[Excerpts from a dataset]
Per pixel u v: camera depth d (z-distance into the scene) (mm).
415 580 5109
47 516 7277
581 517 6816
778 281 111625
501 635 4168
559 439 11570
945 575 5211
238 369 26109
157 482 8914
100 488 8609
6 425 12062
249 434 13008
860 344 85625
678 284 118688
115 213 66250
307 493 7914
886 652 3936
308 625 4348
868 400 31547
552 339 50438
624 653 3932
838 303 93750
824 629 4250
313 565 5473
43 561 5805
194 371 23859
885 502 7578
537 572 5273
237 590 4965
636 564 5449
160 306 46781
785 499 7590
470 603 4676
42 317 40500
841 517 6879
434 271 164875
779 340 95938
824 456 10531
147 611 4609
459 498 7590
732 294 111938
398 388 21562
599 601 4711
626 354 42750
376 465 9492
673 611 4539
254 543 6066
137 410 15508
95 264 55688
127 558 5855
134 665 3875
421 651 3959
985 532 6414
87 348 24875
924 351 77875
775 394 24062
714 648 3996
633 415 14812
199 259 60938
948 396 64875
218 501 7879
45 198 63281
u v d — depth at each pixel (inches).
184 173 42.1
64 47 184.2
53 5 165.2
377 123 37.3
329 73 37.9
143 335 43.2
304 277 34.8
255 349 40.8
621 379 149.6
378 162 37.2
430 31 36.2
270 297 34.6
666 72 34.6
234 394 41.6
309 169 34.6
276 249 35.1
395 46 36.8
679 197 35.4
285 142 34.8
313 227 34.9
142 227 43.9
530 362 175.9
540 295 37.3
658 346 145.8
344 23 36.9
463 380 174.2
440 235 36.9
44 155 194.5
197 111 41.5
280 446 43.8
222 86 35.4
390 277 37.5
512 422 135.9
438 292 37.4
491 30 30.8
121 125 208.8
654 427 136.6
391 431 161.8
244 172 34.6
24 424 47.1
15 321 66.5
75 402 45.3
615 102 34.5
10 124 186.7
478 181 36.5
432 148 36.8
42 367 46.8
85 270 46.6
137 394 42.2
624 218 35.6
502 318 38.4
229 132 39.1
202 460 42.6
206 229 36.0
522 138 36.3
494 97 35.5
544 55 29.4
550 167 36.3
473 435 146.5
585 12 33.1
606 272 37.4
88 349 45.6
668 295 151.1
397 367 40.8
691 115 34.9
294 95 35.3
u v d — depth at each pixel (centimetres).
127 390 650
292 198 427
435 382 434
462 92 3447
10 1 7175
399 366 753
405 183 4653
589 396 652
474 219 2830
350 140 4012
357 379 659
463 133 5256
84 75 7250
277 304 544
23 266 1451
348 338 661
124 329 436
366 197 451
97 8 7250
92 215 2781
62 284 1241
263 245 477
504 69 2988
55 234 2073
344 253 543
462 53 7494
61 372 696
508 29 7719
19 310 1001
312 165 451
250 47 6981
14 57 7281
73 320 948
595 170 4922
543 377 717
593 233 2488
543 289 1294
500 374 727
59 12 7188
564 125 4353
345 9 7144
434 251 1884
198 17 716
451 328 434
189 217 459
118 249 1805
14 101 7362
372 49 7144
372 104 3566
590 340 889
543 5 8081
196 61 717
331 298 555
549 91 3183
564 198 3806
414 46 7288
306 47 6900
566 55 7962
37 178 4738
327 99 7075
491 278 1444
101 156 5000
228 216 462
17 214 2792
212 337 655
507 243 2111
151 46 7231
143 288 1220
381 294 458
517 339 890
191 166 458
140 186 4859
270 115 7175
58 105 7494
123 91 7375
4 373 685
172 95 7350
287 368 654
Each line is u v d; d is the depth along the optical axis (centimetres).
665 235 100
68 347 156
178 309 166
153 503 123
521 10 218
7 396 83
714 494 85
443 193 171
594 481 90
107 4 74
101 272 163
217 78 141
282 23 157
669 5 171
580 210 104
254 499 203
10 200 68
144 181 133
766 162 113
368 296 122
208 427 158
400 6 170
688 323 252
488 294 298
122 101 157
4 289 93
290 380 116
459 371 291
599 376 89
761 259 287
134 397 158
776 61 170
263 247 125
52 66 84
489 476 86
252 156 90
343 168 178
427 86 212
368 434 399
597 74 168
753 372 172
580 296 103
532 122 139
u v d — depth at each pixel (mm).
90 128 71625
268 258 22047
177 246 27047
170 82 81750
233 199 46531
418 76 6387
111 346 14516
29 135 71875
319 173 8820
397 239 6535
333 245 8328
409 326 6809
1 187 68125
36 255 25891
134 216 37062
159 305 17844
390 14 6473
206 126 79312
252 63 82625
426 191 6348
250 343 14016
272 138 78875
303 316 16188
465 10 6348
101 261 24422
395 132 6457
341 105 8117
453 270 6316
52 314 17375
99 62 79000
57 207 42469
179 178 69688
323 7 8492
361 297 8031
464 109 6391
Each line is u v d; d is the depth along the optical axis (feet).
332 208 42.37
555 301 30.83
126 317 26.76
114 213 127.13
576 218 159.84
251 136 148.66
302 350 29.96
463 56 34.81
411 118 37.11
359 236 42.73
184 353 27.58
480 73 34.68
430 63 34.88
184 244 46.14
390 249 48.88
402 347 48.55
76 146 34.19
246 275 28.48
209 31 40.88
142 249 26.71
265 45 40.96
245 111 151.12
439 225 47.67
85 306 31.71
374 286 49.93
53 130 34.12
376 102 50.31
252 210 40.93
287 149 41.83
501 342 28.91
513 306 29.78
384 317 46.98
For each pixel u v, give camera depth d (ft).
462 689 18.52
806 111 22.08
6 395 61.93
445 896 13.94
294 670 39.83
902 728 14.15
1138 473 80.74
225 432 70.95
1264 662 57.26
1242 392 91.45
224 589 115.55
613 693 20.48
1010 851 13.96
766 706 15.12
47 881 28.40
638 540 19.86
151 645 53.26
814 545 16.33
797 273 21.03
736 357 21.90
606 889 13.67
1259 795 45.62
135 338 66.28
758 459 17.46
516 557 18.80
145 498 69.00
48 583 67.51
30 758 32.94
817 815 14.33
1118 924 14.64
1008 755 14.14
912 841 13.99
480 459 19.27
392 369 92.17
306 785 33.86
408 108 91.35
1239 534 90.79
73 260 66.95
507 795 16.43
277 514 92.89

- _Task_
Transcribe the records above from the line holding "566 55 7962" down to the line holding "114 213 127.13", inclusive, without adding anything.

- _Finished task_
566 55 7962
37 178 4738
327 99 7075
491 278 1444
101 156 5000
228 216 462
17 214 2792
212 337 655
507 243 2111
151 46 7231
143 288 1220
381 294 458
517 339 890
191 166 458
140 186 4859
270 115 7175
58 105 7494
123 91 7375
4 373 685
172 95 7350
287 368 654
Each line is u v d; d is the depth along the optical axis (centimetres).
665 235 100
68 347 156
178 309 166
153 503 123
521 10 218
7 396 83
714 494 85
443 193 171
594 481 90
107 4 74
101 272 163
217 78 141
282 23 157
669 5 171
580 210 104
254 499 203
10 200 68
144 181 133
766 162 113
368 296 122
208 427 158
400 6 170
688 323 252
488 294 298
122 101 157
4 289 93
290 380 116
459 371 291
599 376 89
761 259 287
134 397 158
776 61 170
263 247 125
52 66 84
489 476 86
252 156 90
343 168 178
427 86 212
368 434 399
597 74 168
753 372 172
580 296 103
532 122 139
u v d — depth at each pixel (mm).
90 128 71625
268 258 22047
177 246 27047
170 82 81750
233 199 46531
418 76 6387
111 346 14516
29 135 71875
319 173 8820
397 239 6535
333 245 8328
409 326 6809
1 187 68125
36 255 25891
134 216 37062
159 305 17844
390 14 6473
206 126 79312
252 63 82625
426 191 6348
250 343 14016
272 138 78875
303 316 16188
465 10 6348
101 261 24422
395 132 6457
341 105 8117
453 270 6316
52 314 17375
99 62 79000
57 207 42469
179 178 69688
323 7 8492
361 297 8031
464 109 6391
Each line is u v d; d is the depth along the optical axis (feet).
332 208 42.37
555 301 30.83
126 317 26.76
114 213 127.13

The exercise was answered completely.